Why legislators don't matter
Posted at 5:03 PM on May 16, 2007 by Bob Collins (1 Comments)
One of the reasons I started the Minnesota Fantasy Legislature, is that after 15 years of covering (in some capacity) politics in Minnesota, the work of a large number of legislators wasn't getting appropriate coverage from mainstream media, including you know who.
We always heard from the same six lawmakers, and we usually only heard about five or six bills, usually in such general terms as to be relatively meaningless.
Watching the last days of the Minnesota Legislature, I'm reminded about why media coverage treats 195 legislators as if they don't matter. They don't.
Don't blame me for that fact. Don't blame any of the media for that fact. Blame the process that legislators seem to embrace for that fact.
While listening to the debate this afternoon in the Senate, Sen. Sandy Pappas -- and then Sen. Betsy Wergin -- went off on Sen. Tarryl Clark because a few people -- guess who ? -- made all the decisions on the E-12 omnibus bill late last night -- or overnight -- and none of the great unwashed was involved or even got a chance to look at it. (Listen to their comments)

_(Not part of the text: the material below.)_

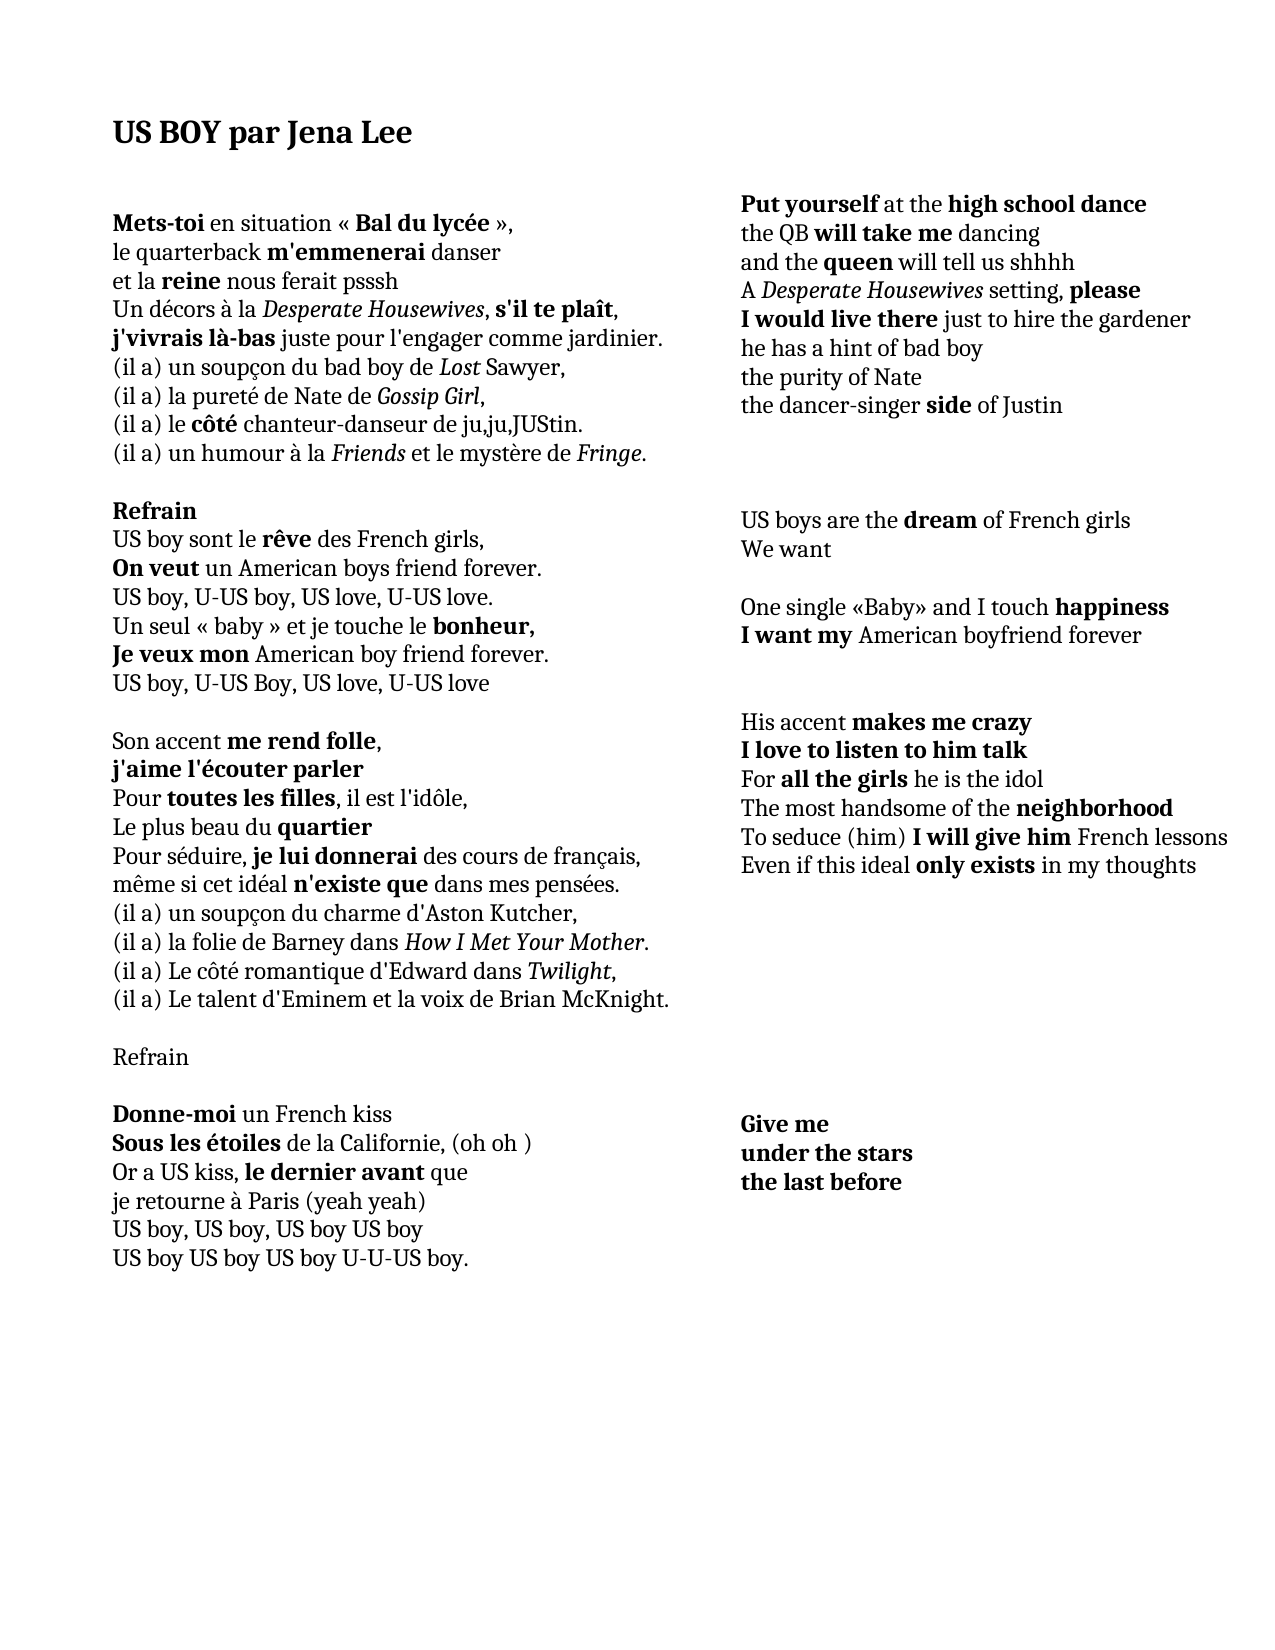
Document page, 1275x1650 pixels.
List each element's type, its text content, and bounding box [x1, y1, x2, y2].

Sen. Gen Olson, R-Minnetrista, made a similar comment in Tim Pugmire's story tonight.
"When you have 40 percent of the state budget at stake, I think if there's any process and any bill that needs an open forum for its consideration it's that one," she said.
Now Gen Olson isn't a nobody on this issue. She's on the E-12 conference committee that apparently, legislative leaders thought, is as irrelevant at this time of the Legislature as the original E-12 bill that the governor has vetoed.
This isn't really -- although I understand the gut instinct to make it so -- a Republican vs. DFL scenario we're talking about here. For one thing, Pappas is a DFLer. What this is is a every-big-and-little-city-and-town-not-named-Minneapolis-or-St.-Paul issue.
The big problem we in the mainstream media face every year around this time, is tracking bills like a horse race, and forgetting the real scandal of our legislative process in the last days of a legislative session: you don't matter, your district doesn't matter, your lawmaker doesn't matter, all the committee hearings don't matter, and all of the people who took time to testify on legislation don't matter.
In many ways, despite the occasional criticism of the MFL for "trivializing" the Legislature (Rep. Pelowski?) , the MFL treats lawmakers far more seriously than the system in which they toil.
I couldn't agree more - education funding should be debated and discussed more. And simplified (that's another post). I have to agree with the lawmakers who are concerned about metro/outstate funding: some of the same concerns that inner city schools have are shared by rural schools. We need to start talking about these issues and ideas more....and have consistent and adequate school funding (that'll be my third post).